Fixée par la réglementation du Sénat, une commission ad hoc est une commission chargée d'un projet ou d'une proposition de loi. On parle d'un mandat ad hoc lorsqu'il s'agit d'un mandat spécial. Au Parlement, par exemple, des commissions ad hoc peuvent être mises en place pour l'examen d'un texte. Un président et un secrétaire composent un bureau nommé par la commission elle-même. Puis, un rapporteur est désigné à la fin des travaux, avant que l'examen ne soit effectué en séance publique.

Entre 200 et 400 personnes concernées

En 1942, la régime de Vichy rétablissait certaines infractions pénales particulières au sujet des personnes homosexuelles. D'après des travaux de recherche indique Vie Publique, "près de 10 000 personnes (quasi exclusivement des hommes) ont été condamnées pour ce motif entre 1945 et 1982, avec de la prison ferme dans 90 % des cas. Des recherches récentes estiment même le nombre des condamnations pour homosexualité à 50 000". L'unique article du texte de 2024 visant à reconnaître la responsabilité de l'Etat français dans les condamnations de personnes pour homosexualité reconnaît d'abord sa responsabilité du fait de dispositions pénales à compter du 8 février 1945, qui ont constitué une discrimination fondée sur l'orientation sexuelle. Ensuite, que ces dispositions ont été sources de souffrances et de traumatismes pour les personnes condamnées, de manière discriminatoire, sur leur fondement.

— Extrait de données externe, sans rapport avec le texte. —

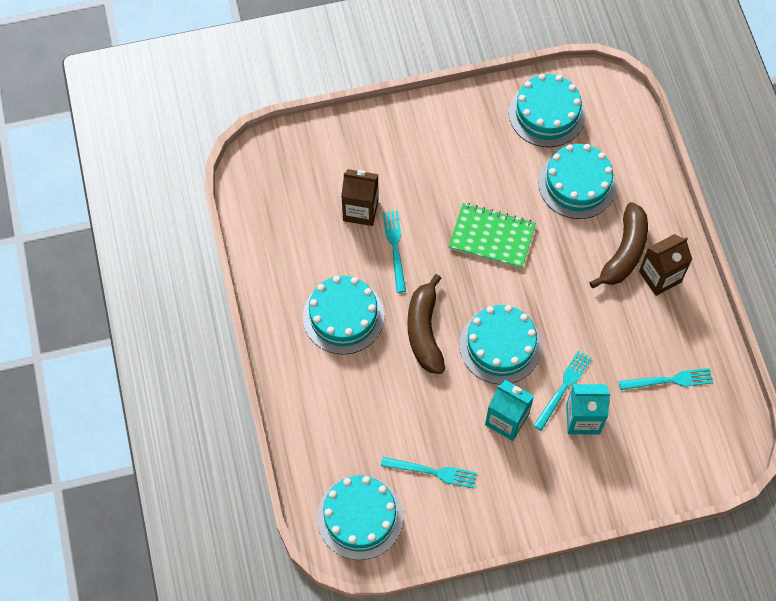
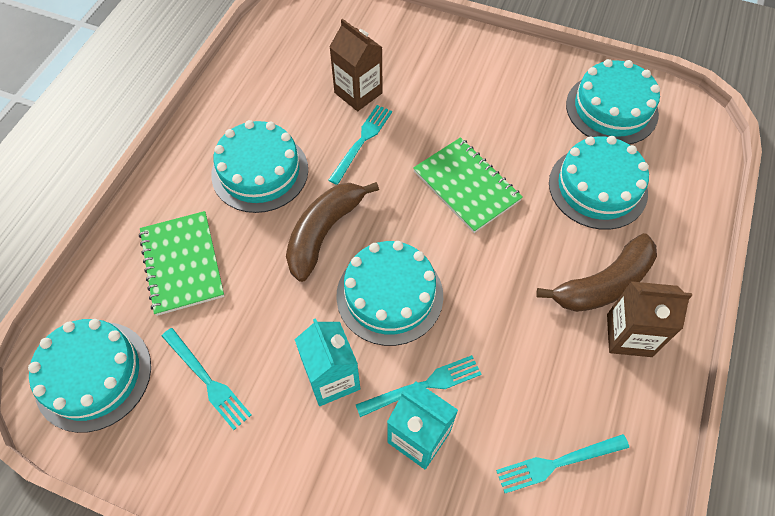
camera: 35 degrees right, 5 degrees down
turquoise fork [619,368,713,390] -> turquoise fork turned 135 degrees clockwise [496,434,629,493]
none -> green notebook [139,211,225,316]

Le rapporteur du texte, le député socialiste Hervé Saulignac a lui indiqué que la reconnaissance ne pouvait aller sans la réparation. "Je pense que la France est capable de faire ce que l'Allemagne a fait, ce que le Royaume-Uni a fait, ce que l'Irlande a fait, ce que l'Espagne a fait, ce que le Canada a fait" a-t-il plaidé. Selon lui, le nombre de personnes bénéficiant d'une réparation pourrait se situer entre 200 comme en Espagne et 400 comme en Allemagne. Enfin, comme il ne s'agissait pas d'un scrutin définitif, le texte va reprendre son parcours législatif et retourner au Sénat avant, peut-être, une adoption définitive.